(Material supplied)

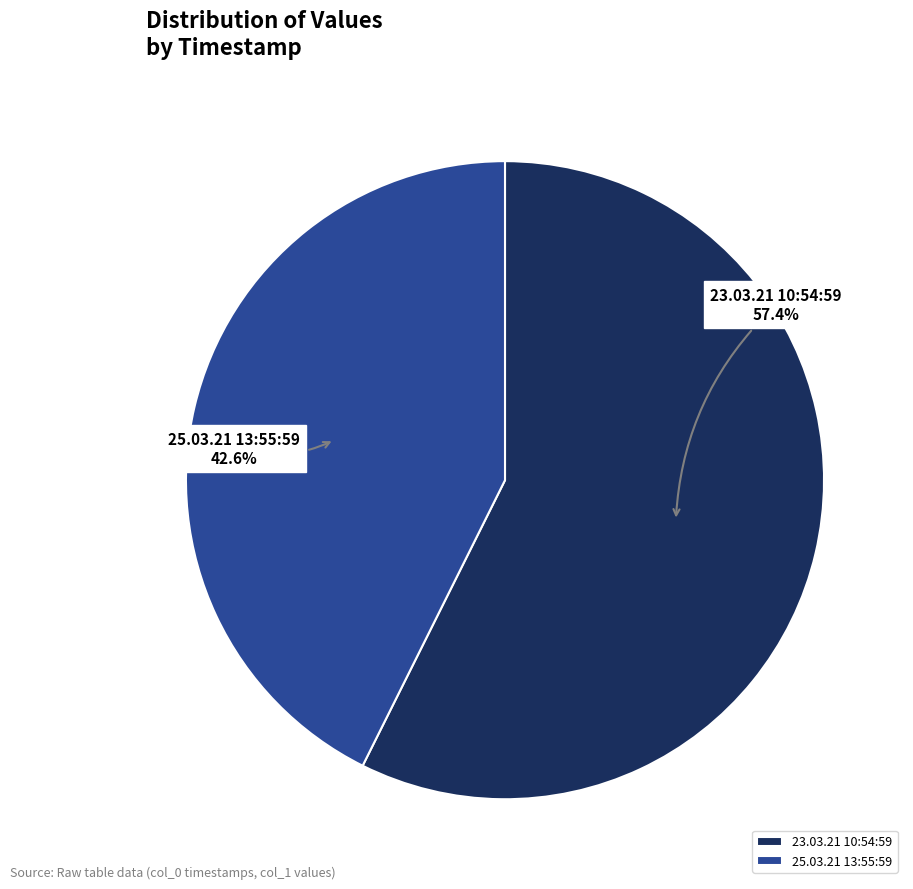

Which category has the smallest portion of the pie?

25.03.21 13:55:59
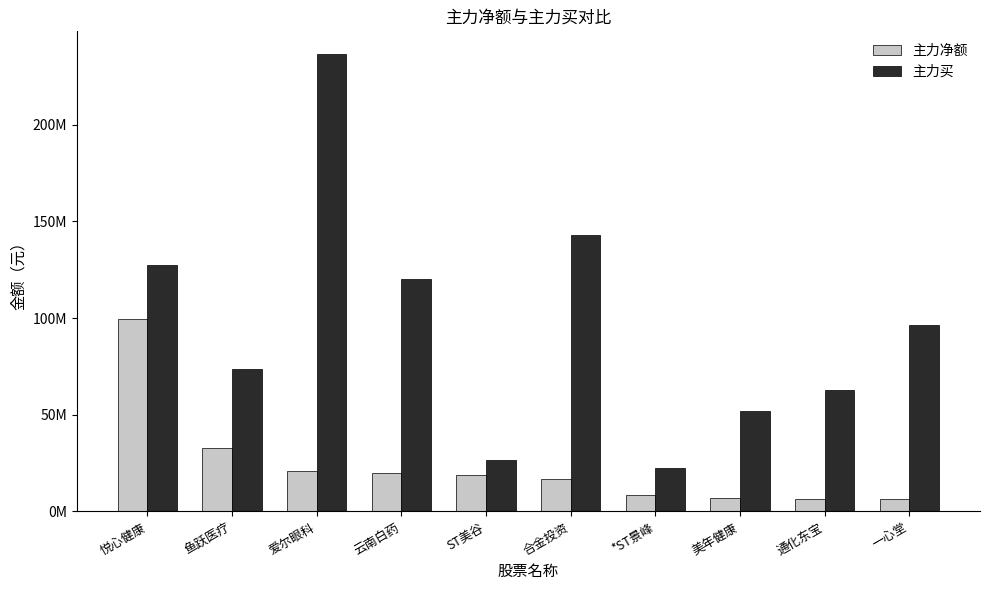

True or false: 主力买 has a value of 127583428 at 悦心健康.

True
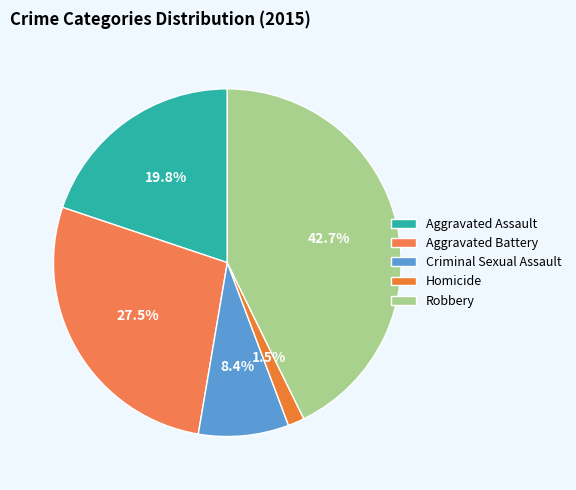

Rank the categories by value from highest to lowest.

Robbery, Aggravated Battery, Aggravated Assault, Criminal Sexual Assault, Homicide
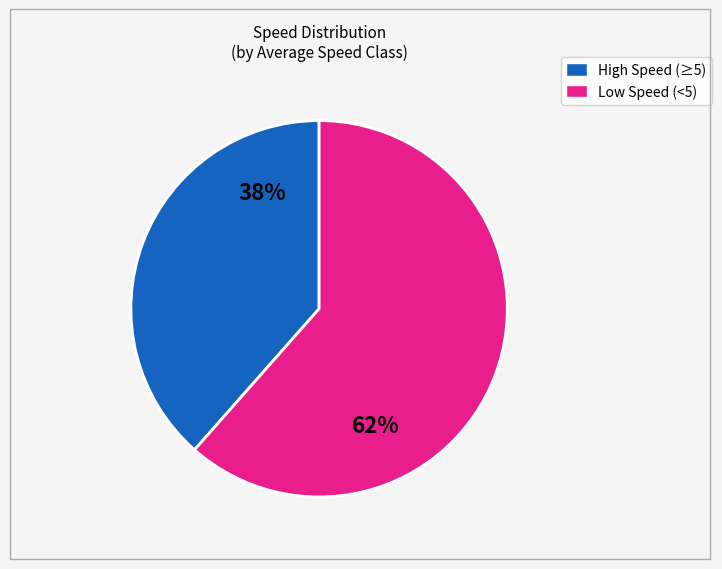

To the nearest percent, what is the average slice percentage?

50%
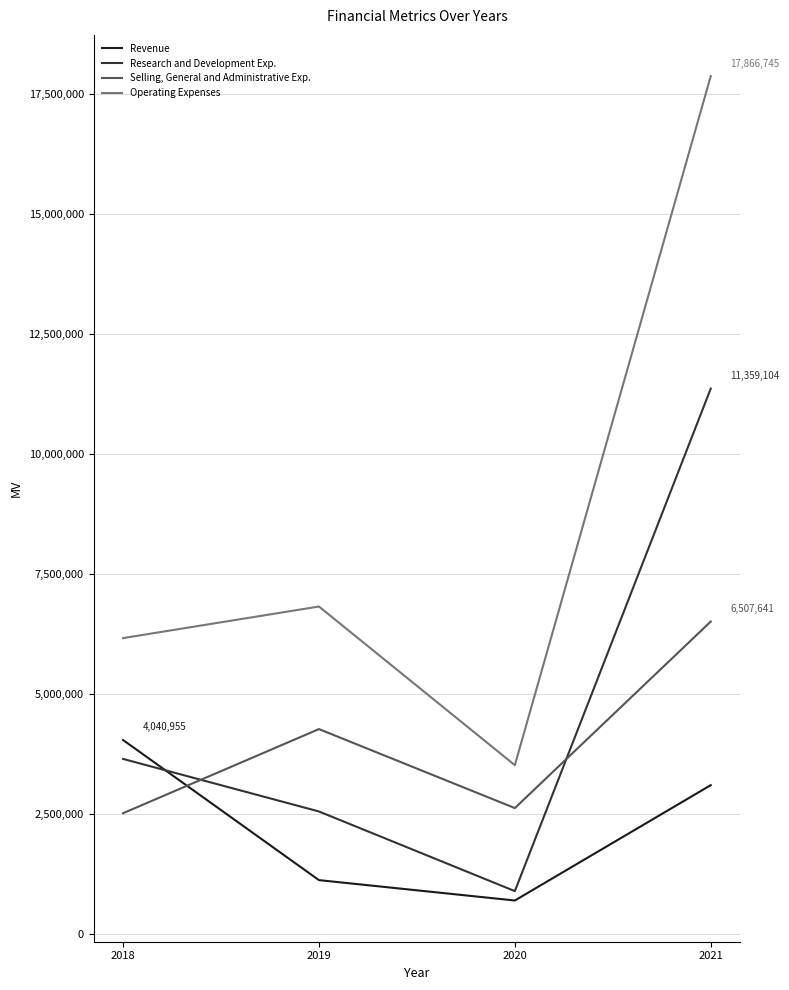

Which series has the largest total across all categories?

Operating Expenses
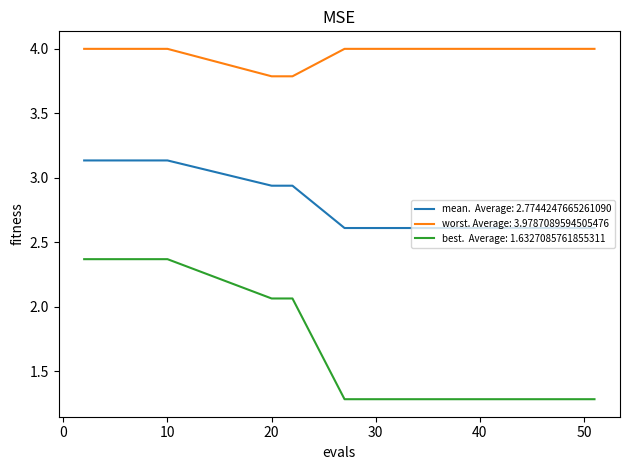

What is the smallest value displayed?

1.3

(End Material supplied)

*Activity*. Reproduce the data above word for word, leaving out the pictures.

*Output for this exercise*.
Which category has the smallest portion of the pie?

25.03.21 13:55:59

True or false: 主力买 has a value of 127583428 at 悦心健康.

True

Rank the categories by value from highest to lowest.

Robbery, Aggravated Battery, Aggravated Assault, Criminal Sexual Assault, Homicide

To the nearest percent, what is the average slice percentage?

50%

Which series has the largest total across all categories?

Operating Expenses

What is the smallest value displayed?

1.3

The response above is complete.